Libraries are not just book lending services; a poor man’s substitute for Amazon.com. The founders of the Jones believed that the Library was a powerful institution for the preservation and transmission of the values, ideals, and culture at the center of our civic and cultural life; as might be expected, this was particularly true for Amherst in contrast to the other Towns of western Massachusetts.
The founders believed that the Library can serve this role only if residents were attracted to it – participated in it – far more than if it were simply a book borrowing service. So, the founders took great pains to insure that the 1928 building included a 260-seat theater and an art gallery, featuring exhibits, lectures, movies, concerts, performances and other events. The Jones was as celebrated for this characteristic as for its distinctive architecture, which, in itself was designed to welcome the Town’s residents as the Town’s “living room.” And they made it stupendous in size for a Town of 5,500 so it could not be missed.
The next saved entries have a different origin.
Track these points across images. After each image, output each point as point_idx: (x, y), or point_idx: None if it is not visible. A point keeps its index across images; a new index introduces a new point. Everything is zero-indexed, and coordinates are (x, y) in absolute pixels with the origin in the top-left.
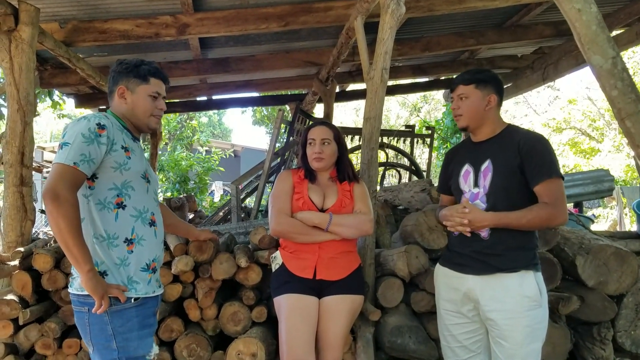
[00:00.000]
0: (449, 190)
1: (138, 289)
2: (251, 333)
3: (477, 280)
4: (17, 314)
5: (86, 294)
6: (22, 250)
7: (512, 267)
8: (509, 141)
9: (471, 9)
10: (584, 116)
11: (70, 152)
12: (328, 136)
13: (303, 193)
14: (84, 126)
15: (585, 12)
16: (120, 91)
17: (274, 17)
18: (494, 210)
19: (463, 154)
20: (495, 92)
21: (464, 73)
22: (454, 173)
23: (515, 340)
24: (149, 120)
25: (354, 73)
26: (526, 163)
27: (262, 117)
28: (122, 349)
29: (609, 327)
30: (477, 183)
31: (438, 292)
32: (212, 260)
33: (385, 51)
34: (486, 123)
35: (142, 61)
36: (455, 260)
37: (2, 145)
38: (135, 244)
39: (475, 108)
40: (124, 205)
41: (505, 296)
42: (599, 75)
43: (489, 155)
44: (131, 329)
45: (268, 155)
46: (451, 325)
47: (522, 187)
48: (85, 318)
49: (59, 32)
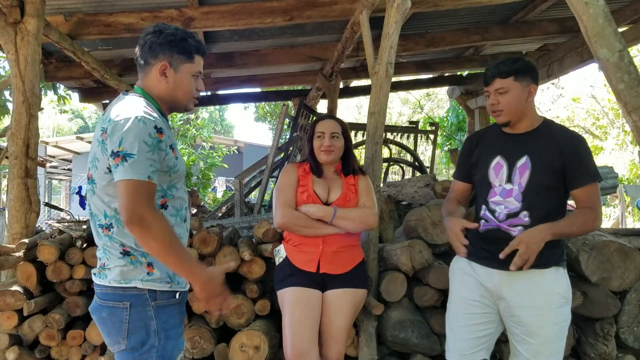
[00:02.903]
0: (467, 178)
1: (180, 282)
2: (254, 326)
3: (504, 275)
4: (21, 305)
5: (127, 286)
6: (26, 242)
7: (545, 264)
8: (549, 138)
9: (476, 5)
10: (587, 114)
11: (139, 165)
12: (337, 130)
13: (308, 186)
14: (142, 132)
15: (593, 5)
16: (162, 68)
17: (279, 11)
18: (530, 210)
19: (493, 144)
20: (534, 82)
21: (499, 64)
22: (481, 163)
23: (543, 337)
24: (188, 103)
25: (357, 69)
26: (570, 165)
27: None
28: (162, 347)
29: (612, 323)
30: (511, 179)
31: (456, 281)
32: (216, 253)
33: (390, 45)
34: (526, 116)
35: (187, 33)
36: (479, 254)
37: (7, 137)
38: None
39: (517, 102)
40: (167, 205)
41: (535, 292)
42: (606, 68)
43: (527, 150)
44: (174, 326)
45: (271, 150)
46: (466, 315)
47: (559, 187)
48: (125, 314)
49: (64, 25)
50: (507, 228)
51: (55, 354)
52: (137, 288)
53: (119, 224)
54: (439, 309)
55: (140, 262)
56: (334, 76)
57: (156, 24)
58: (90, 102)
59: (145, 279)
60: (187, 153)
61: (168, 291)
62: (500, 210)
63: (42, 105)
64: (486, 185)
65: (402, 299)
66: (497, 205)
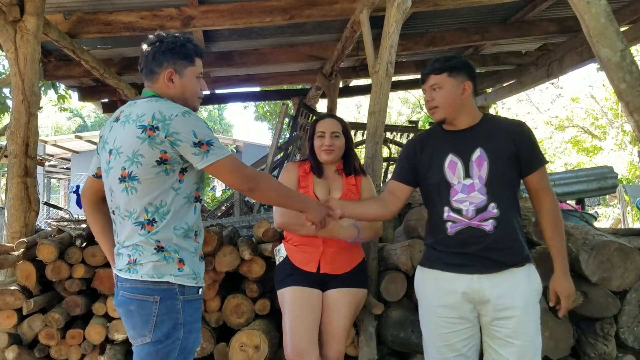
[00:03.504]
0: (409, 180)
1: (201, 279)
2: (254, 325)
3: (484, 279)
4: (21, 304)
5: (159, 280)
6: (26, 241)
7: (520, 262)
8: (496, 129)
9: (476, 4)
10: (586, 114)
11: (219, 144)
12: (337, 129)
13: (308, 187)
14: (200, 120)
15: (594, 4)
16: (169, 75)
17: (279, 10)
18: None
19: (441, 144)
20: (469, 78)
21: (434, 62)
22: (434, 165)
23: (528, 336)
24: (195, 103)
25: (357, 68)
26: (523, 151)
27: (264, 113)
28: (185, 339)
29: (612, 323)
30: (469, 174)
31: (429, 299)
32: (216, 252)
33: (390, 45)
34: (464, 111)
35: (184, 38)
36: (451, 260)
37: (6, 135)
38: (198, 235)
39: (452, 97)
40: (200, 198)
41: (517, 291)
42: (608, 68)
43: (478, 143)
44: (195, 320)
45: (271, 149)
46: (449, 334)
47: (516, 174)
48: (154, 308)
49: (64, 24)
50: (478, 224)
51: (54, 353)
52: (169, 283)
53: (163, 218)
54: None
55: (173, 257)
56: (334, 75)
57: (155, 34)
58: (89, 100)
59: (176, 274)
60: None
61: (194, 287)
62: (466, 207)
63: (41, 104)
64: (445, 186)
65: (402, 298)
66: (461, 203)
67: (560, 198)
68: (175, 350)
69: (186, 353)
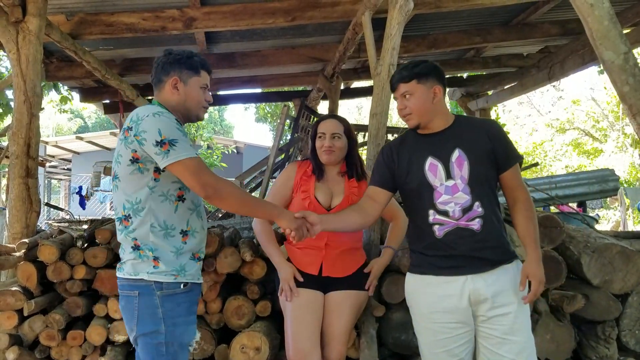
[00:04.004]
0: (387, 185)
1: (187, 275)
2: (255, 327)
3: (478, 278)
4: (21, 305)
5: (138, 277)
6: (27, 242)
7: (508, 258)
8: (471, 128)
9: (478, 6)
10: (587, 117)
11: (184, 146)
12: (338, 130)
13: (310, 192)
14: (172, 120)
15: (598, 7)
16: (174, 82)
17: (281, 11)
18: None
19: (418, 148)
20: (438, 82)
21: (401, 70)
22: (413, 169)
23: (526, 332)
24: (199, 111)
25: (359, 70)
26: (498, 148)
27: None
28: (170, 333)
29: (614, 326)
30: (451, 175)
31: (424, 306)
32: (217, 254)
33: (392, 47)
34: (437, 115)
35: (192, 53)
36: (442, 264)
37: (8, 136)
38: (189, 235)
39: (423, 103)
40: (184, 198)
41: (510, 288)
42: (611, 70)
43: (456, 144)
44: (180, 314)
45: (272, 151)
46: (447, 339)
47: (493, 173)
48: (135, 302)
49: (66, 25)
50: (466, 224)
51: (55, 354)
52: (144, 280)
53: (138, 215)
54: None
55: (148, 256)
56: (335, 77)
57: (166, 49)
58: (90, 102)
59: (150, 271)
60: None
61: (174, 282)
62: (452, 208)
63: (42, 105)
64: (427, 189)
65: (404, 301)
66: (446, 204)
67: (562, 200)
68: (162, 344)
69: (175, 346)
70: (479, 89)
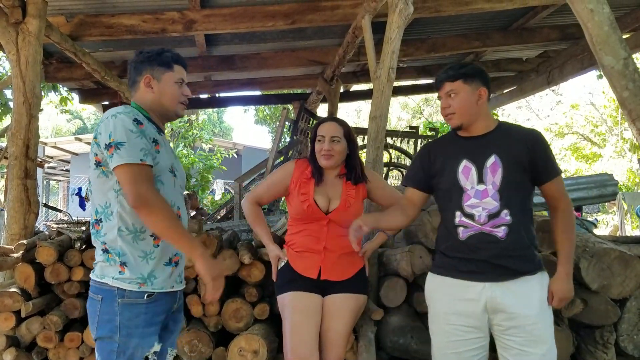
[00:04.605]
0: (423, 186)
1: (155, 283)
2: (253, 330)
3: (497, 287)
4: (19, 307)
5: (103, 281)
6: (25, 243)
7: (532, 269)
8: (511, 136)
9: (478, 11)
10: (586, 121)
11: (130, 150)
12: (338, 133)
13: (309, 195)
14: (127, 122)
15: (598, 12)
16: (147, 80)
17: (281, 14)
18: (509, 209)
19: (455, 150)
20: (484, 85)
21: (449, 69)
22: (447, 170)
23: (546, 344)
24: (177, 108)
25: (358, 73)
26: (539, 160)
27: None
28: (123, 343)
29: (612, 330)
30: (483, 180)
31: (440, 307)
32: (216, 256)
33: (392, 50)
34: (480, 118)
35: (162, 49)
36: (462, 267)
37: (7, 137)
38: (160, 238)
39: (468, 104)
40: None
41: (530, 299)
42: (610, 76)
43: (493, 150)
44: (137, 325)
45: (271, 153)
46: (459, 342)
47: (527, 184)
48: (97, 306)
49: (66, 26)
50: (490, 230)
51: (52, 356)
52: (108, 284)
53: (107, 219)
54: None
55: (115, 260)
56: (335, 80)
57: (137, 50)
58: (90, 103)
59: (115, 277)
60: (186, 154)
61: (137, 291)
62: (479, 212)
63: (41, 106)
64: (457, 191)
65: (402, 304)
66: (474, 208)
67: None
68: (114, 352)
69: (126, 357)
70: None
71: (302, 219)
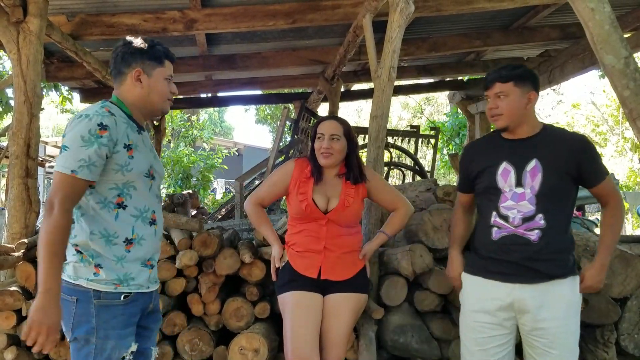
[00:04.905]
0: (469, 189)
1: (131, 284)
2: (254, 329)
3: (526, 288)
4: (20, 305)
5: (77, 283)
6: (26, 242)
7: (563, 273)
8: (555, 141)
9: (479, 10)
10: (587, 121)
11: (68, 158)
12: (337, 132)
13: (307, 194)
14: (84, 127)
15: (599, 11)
16: (137, 74)
17: (282, 14)
18: (545, 213)
19: (496, 151)
20: (534, 89)
21: (501, 69)
22: (487, 171)
23: (567, 347)
24: (164, 105)
25: (359, 72)
26: (585, 165)
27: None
28: (100, 345)
29: (613, 330)
30: (522, 183)
31: (468, 305)
32: (216, 255)
33: (393, 49)
34: (526, 121)
35: (153, 41)
36: (493, 268)
37: (8, 136)
38: (134, 243)
39: (516, 106)
40: (125, 205)
41: (557, 303)
42: (611, 75)
43: (535, 154)
44: (114, 327)
45: (272, 152)
46: (484, 339)
47: (571, 188)
48: (72, 308)
49: (66, 25)
50: (523, 233)
51: (53, 354)
52: (82, 286)
53: (79, 220)
54: (439, 314)
55: (89, 261)
56: (336, 79)
57: (124, 38)
58: (91, 102)
59: (90, 278)
60: (187, 153)
61: (114, 292)
62: (513, 215)
63: (42, 105)
64: (495, 192)
65: (403, 303)
66: (509, 210)
67: None
68: (91, 354)
69: (104, 358)
70: (479, 92)
71: (301, 219)
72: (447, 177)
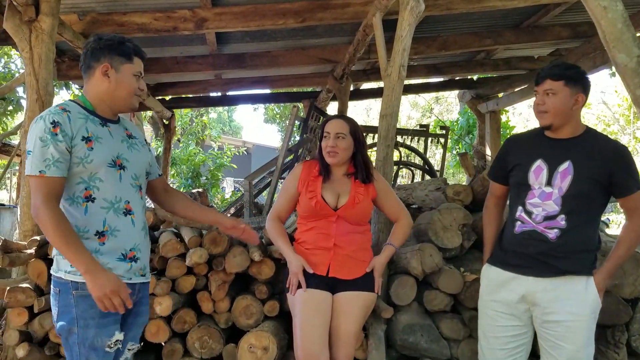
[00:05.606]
0: (503, 180)
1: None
2: (263, 327)
3: (539, 282)
4: (32, 302)
5: (58, 275)
6: (38, 239)
7: (580, 270)
8: (593, 146)
9: (489, 8)
10: (598, 120)
11: (33, 161)
12: (343, 130)
13: (316, 192)
14: (40, 128)
15: (611, 9)
16: (104, 69)
17: (291, 13)
18: (568, 215)
19: (534, 147)
20: (584, 92)
21: (553, 66)
22: (521, 165)
23: (577, 342)
24: (132, 100)
25: (368, 71)
26: (618, 174)
27: (274, 115)
28: (82, 334)
29: (623, 330)
30: (551, 182)
31: (486, 293)
32: (226, 253)
33: (403, 48)
34: (570, 122)
35: (123, 37)
36: (512, 261)
37: (20, 134)
38: (108, 235)
39: (563, 106)
40: (93, 198)
41: (569, 298)
42: (624, 74)
43: (570, 156)
44: (93, 316)
45: (281, 151)
46: (499, 327)
47: (599, 196)
48: (55, 299)
49: (78, 24)
50: (543, 230)
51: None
52: (62, 278)
53: None
54: (449, 314)
55: None
56: (345, 78)
57: (96, 34)
58: None
59: (68, 270)
60: (197, 152)
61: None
62: (537, 212)
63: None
64: (525, 187)
65: (412, 302)
66: (534, 207)
67: None
68: (75, 342)
69: (87, 347)
70: (489, 91)
71: (311, 216)
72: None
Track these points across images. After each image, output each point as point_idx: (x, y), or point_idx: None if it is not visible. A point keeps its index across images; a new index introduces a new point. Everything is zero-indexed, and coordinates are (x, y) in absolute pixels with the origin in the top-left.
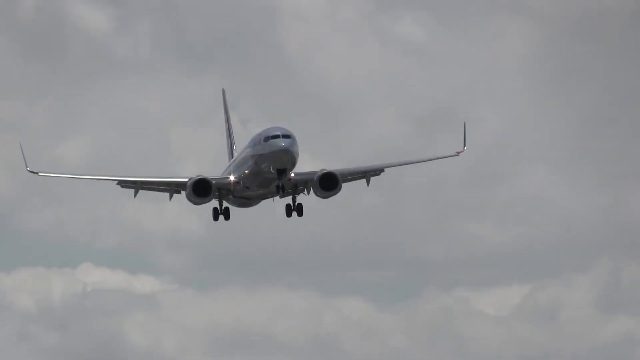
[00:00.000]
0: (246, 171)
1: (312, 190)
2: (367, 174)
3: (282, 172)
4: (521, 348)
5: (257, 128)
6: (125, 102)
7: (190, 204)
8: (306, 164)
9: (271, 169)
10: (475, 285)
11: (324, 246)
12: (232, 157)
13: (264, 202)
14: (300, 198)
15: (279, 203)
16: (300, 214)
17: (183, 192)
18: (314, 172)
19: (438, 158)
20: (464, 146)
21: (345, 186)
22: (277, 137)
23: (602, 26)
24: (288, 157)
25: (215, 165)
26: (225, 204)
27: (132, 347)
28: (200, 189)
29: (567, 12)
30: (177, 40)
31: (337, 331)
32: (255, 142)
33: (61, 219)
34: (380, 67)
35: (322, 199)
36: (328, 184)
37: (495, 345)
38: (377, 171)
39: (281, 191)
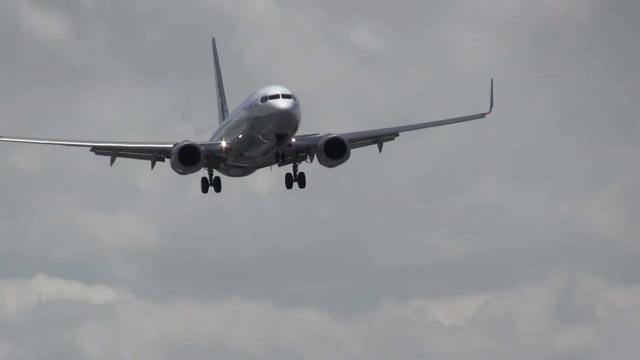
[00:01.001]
0: (240, 136)
1: (315, 158)
2: (379, 139)
3: (282, 137)
4: (477, 359)
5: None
6: (82, 110)
7: (176, 174)
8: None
9: (269, 134)
10: (431, 296)
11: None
12: (224, 119)
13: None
14: (302, 167)
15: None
16: (302, 184)
17: (167, 160)
18: (318, 137)
19: (463, 119)
20: (491, 107)
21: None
22: (276, 97)
23: (558, 34)
24: (289, 121)
25: (204, 129)
26: (215, 173)
27: (87, 358)
28: (188, 156)
29: (523, 21)
30: (133, 49)
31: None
32: (250, 103)
33: (14, 228)
34: (335, 75)
35: (327, 168)
36: (334, 150)
37: (451, 356)
38: (391, 135)
39: (280, 159)
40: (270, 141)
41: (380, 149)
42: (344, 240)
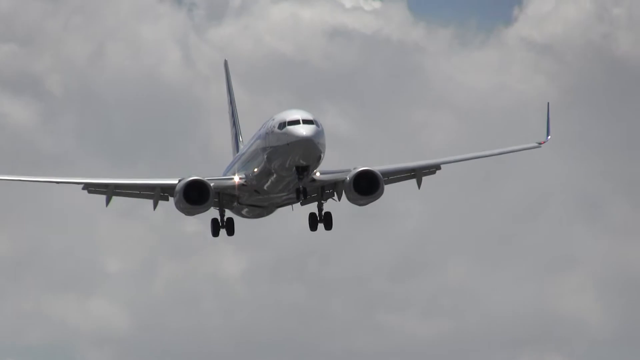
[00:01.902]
0: (255, 169)
1: (343, 195)
2: (417, 172)
3: (304, 170)
4: None
5: None
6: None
7: (182, 214)
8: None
9: (289, 167)
10: None
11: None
12: (237, 152)
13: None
14: (328, 205)
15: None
16: (328, 226)
17: (172, 200)
18: (347, 171)
19: (516, 150)
20: (547, 135)
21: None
22: (296, 122)
23: (527, 118)
24: (311, 150)
25: (216, 163)
26: (228, 213)
27: None
28: (195, 194)
29: (484, 107)
30: (101, 135)
31: None
32: (267, 131)
33: None
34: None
35: (357, 206)
36: (366, 185)
37: None
38: (432, 169)
39: (302, 196)
40: (290, 175)
41: (419, 184)
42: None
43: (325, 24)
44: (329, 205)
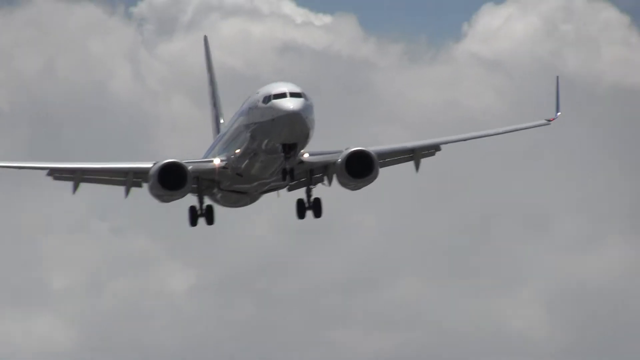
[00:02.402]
0: (238, 150)
1: (334, 179)
2: (415, 154)
3: (291, 148)
4: None
5: None
6: None
7: (157, 201)
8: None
9: (274, 145)
10: None
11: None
12: (218, 134)
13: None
14: (318, 190)
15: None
16: (317, 213)
17: (145, 186)
18: (338, 152)
19: (525, 128)
20: (557, 111)
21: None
22: (282, 95)
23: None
24: (299, 126)
25: (195, 148)
26: (207, 200)
27: None
28: (171, 177)
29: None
30: (50, 150)
31: None
32: (251, 106)
33: None
34: None
35: (349, 190)
36: (359, 167)
37: None
38: (431, 149)
39: (289, 178)
40: (275, 154)
41: (417, 166)
42: None
43: (275, 39)
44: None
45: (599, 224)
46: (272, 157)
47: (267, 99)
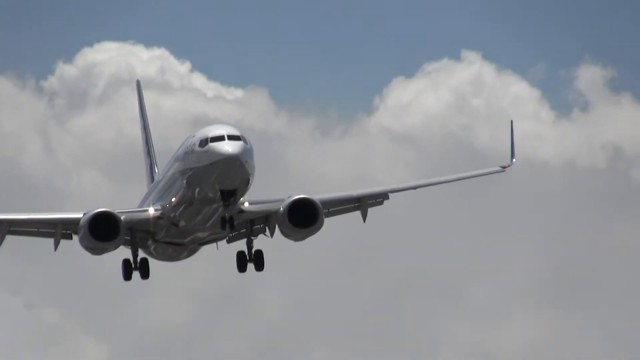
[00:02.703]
0: (173, 199)
1: (277, 229)
2: (362, 202)
3: (230, 195)
4: None
5: None
6: None
7: (87, 254)
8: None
9: (212, 192)
10: None
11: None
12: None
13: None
14: (259, 242)
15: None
16: (259, 266)
17: (75, 238)
18: (280, 200)
19: (479, 175)
20: (512, 158)
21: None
22: (220, 138)
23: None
24: (238, 170)
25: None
26: (141, 254)
27: None
28: (102, 228)
29: None
30: None
31: None
32: (186, 150)
33: None
34: None
35: (293, 241)
36: (302, 216)
37: None
38: (379, 198)
39: (229, 228)
40: (214, 202)
41: (364, 216)
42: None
43: (186, 112)
44: (258, 242)
45: (509, 297)
46: (210, 205)
47: (204, 142)
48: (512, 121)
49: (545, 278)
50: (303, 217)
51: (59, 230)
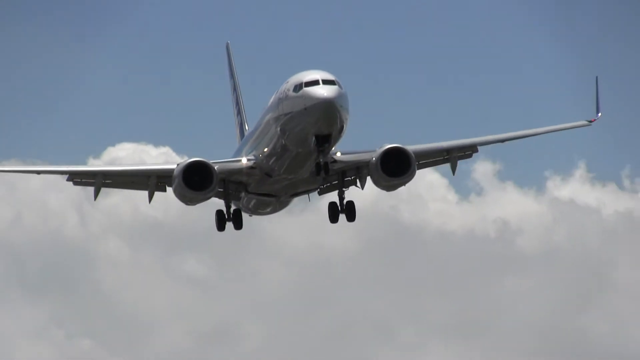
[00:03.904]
0: (266, 149)
1: (367, 180)
2: (451, 155)
3: (325, 140)
4: None
5: None
6: None
7: (182, 204)
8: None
9: (307, 137)
10: None
11: None
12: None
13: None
14: (350, 194)
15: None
16: (351, 216)
17: (169, 190)
18: (371, 151)
19: (565, 128)
20: (598, 112)
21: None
22: (314, 83)
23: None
24: (334, 114)
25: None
26: (234, 205)
27: None
28: (196, 177)
29: None
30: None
31: None
32: (280, 96)
33: None
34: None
35: (385, 191)
36: (394, 165)
37: None
38: (468, 151)
39: (323, 172)
40: (308, 147)
41: (453, 169)
42: None
43: None
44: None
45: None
46: (304, 151)
47: (298, 87)
48: (597, 77)
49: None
50: (395, 166)
51: (152, 182)
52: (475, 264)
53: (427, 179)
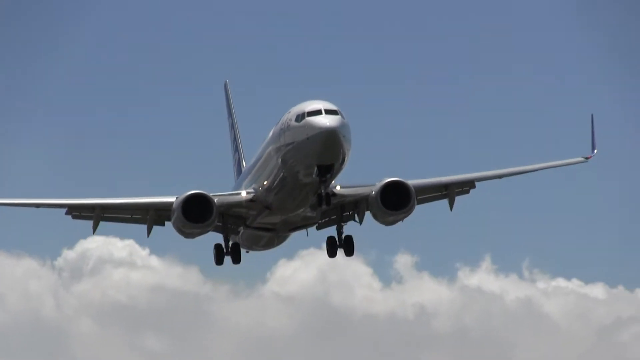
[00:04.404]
0: (266, 181)
1: (365, 217)
2: (449, 190)
3: (327, 171)
4: None
5: None
6: None
7: (181, 237)
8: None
9: (309, 167)
10: None
11: None
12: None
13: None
14: (349, 228)
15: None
16: (349, 251)
17: (168, 224)
18: (371, 185)
19: (562, 165)
20: (594, 148)
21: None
22: (317, 112)
23: None
24: (336, 144)
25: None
26: (233, 239)
27: None
28: (195, 210)
29: None
30: None
31: None
32: (282, 128)
33: None
34: None
35: (383, 226)
36: (394, 199)
37: None
38: (465, 187)
39: (325, 203)
40: (309, 178)
41: (451, 205)
42: None
43: (146, 282)
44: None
45: None
46: (304, 183)
47: (301, 116)
48: (592, 115)
49: None
50: (395, 200)
51: (151, 215)
52: (396, 341)
53: (353, 268)
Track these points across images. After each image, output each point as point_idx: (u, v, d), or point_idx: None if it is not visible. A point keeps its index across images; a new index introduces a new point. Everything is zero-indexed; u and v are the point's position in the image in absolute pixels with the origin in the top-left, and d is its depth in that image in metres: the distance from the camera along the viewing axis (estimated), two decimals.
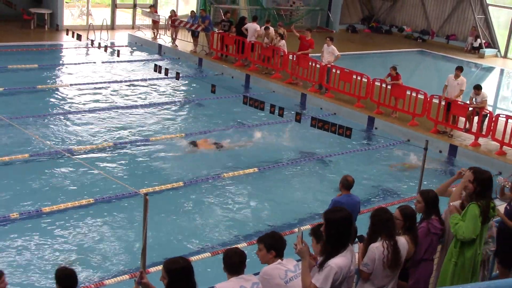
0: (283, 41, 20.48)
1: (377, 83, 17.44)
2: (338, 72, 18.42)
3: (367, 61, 26.65)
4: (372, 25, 35.63)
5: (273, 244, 5.74)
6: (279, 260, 5.71)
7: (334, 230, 5.46)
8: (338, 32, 33.05)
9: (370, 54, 28.55)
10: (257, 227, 10.57)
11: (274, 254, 5.70)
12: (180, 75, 16.76)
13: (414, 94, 16.51)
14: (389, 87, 17.09)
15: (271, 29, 21.10)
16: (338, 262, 5.39)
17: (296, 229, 6.53)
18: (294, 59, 19.62)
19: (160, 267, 7.98)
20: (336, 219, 5.48)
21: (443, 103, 15.93)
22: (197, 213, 10.91)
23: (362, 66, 21.45)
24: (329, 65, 18.55)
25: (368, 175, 13.43)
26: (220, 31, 22.47)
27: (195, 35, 23.64)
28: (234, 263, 5.43)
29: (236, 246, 6.17)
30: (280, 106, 12.34)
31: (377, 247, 5.98)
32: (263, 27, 21.35)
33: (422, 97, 16.42)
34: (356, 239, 6.82)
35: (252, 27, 21.58)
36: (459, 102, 15.66)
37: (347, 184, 8.76)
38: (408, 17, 35.43)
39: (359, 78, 17.82)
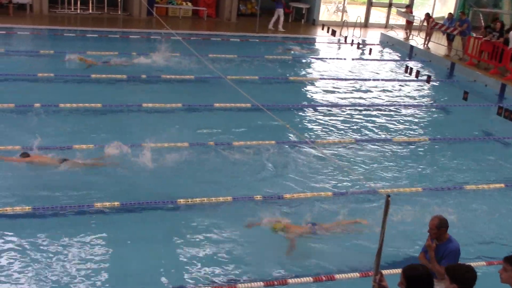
0: None
1: None
2: None
3: None
4: None
5: None
6: None
7: None
8: None
9: None
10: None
11: None
12: (431, 79, 16.28)
13: None
14: None
15: None
16: None
17: None
18: None
19: (391, 271, 7.91)
20: None
21: None
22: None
23: None
24: None
25: None
26: (487, 39, 21.11)
27: (450, 39, 22.82)
28: (467, 279, 5.14)
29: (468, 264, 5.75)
30: None
31: None
32: None
33: None
34: None
35: None
36: None
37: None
38: None
39: None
They did not provide these spaces because there were no other such venues in Town (there were), but because those activities attracted people to the Library, where things happened that were especially important to the Town, and that happened nowhere else
The proposed renovation and expansion is designed to support that ambition, to attract Amherst’s current residents to the Library for the same reason.
The current building may be barely serviceable for the current generation of book borrowers, but is clearly not large enough to serve as any kind of attraction for:
- The number of children who can be introduced to its treasures and the experiences that only libraries can provide;
- The town’s teens, who have no space in the library at all;
- The families of 25% of the students of Amherst’s schools who’s first language is not English;
- Residents who cannot afford a computer (33% of Amherst’s residents live below the poverty level);
- Those whose mobility is impaired.
When today’s traditional book-borrowers are gone, the future of the Library will be in their hands. As in the age of its founding, the Jones Library must compete for the attention of these patrons, or it will become just another museum – and the heart and soul of the Town will be measurably diminished.
Thanks to the generosity of the original benefactor, Samuel Minot Jones, Amherst’s residents were able to realize these ambitions with a far better library than they had purchased. Grant funding from the Commonwealth and the possibility of private philanthropy have provided another brief window to maintain those ambitions for far less than they would cost; we would betray our heritage by being timid in taking advantage of it.
Estimates of the tax burden of the borrowing required to complete this project are available in detail, and are far less daunting than its total cost would imply.
The Jones will require a major renovation if this proposal is not accepted; even a cursory walk-through reveals its overwhelming deferred maintenance needs. The costs of these would not qualify for Commonwealth grant funding. The true cost of this project, therefore, is the different between the projected borrowing required for this proposal and the cost of renovations paid solely out of Town funds, making this proposal an even more desirable financial option.
The proposed schematic pays homage to the historic value of a significant part of the 1928 building. And it preserves a good part of the relatively recently installed garden behind the library; indeed, with landscaping funds and community planning, the Library may well end up with a garden that as aesthetically pleasing downtown space as is currently available.
There is no doubt that alternatives exists that are less costly, or preserve more of the 1928 building or the garden. A less ambitions project may save the Library building or the garden… but we will have lost the Library.
Finally, an expanded an renovated Library would have a significant economic impact on downtown Amherst. The patron counter at the Jones records 250,000 visitors per year. As is invariably the case, a renovated and expanded Library would increase that number significantly, serving as the anchor to a revitalized downtown cultural district that has long been desired.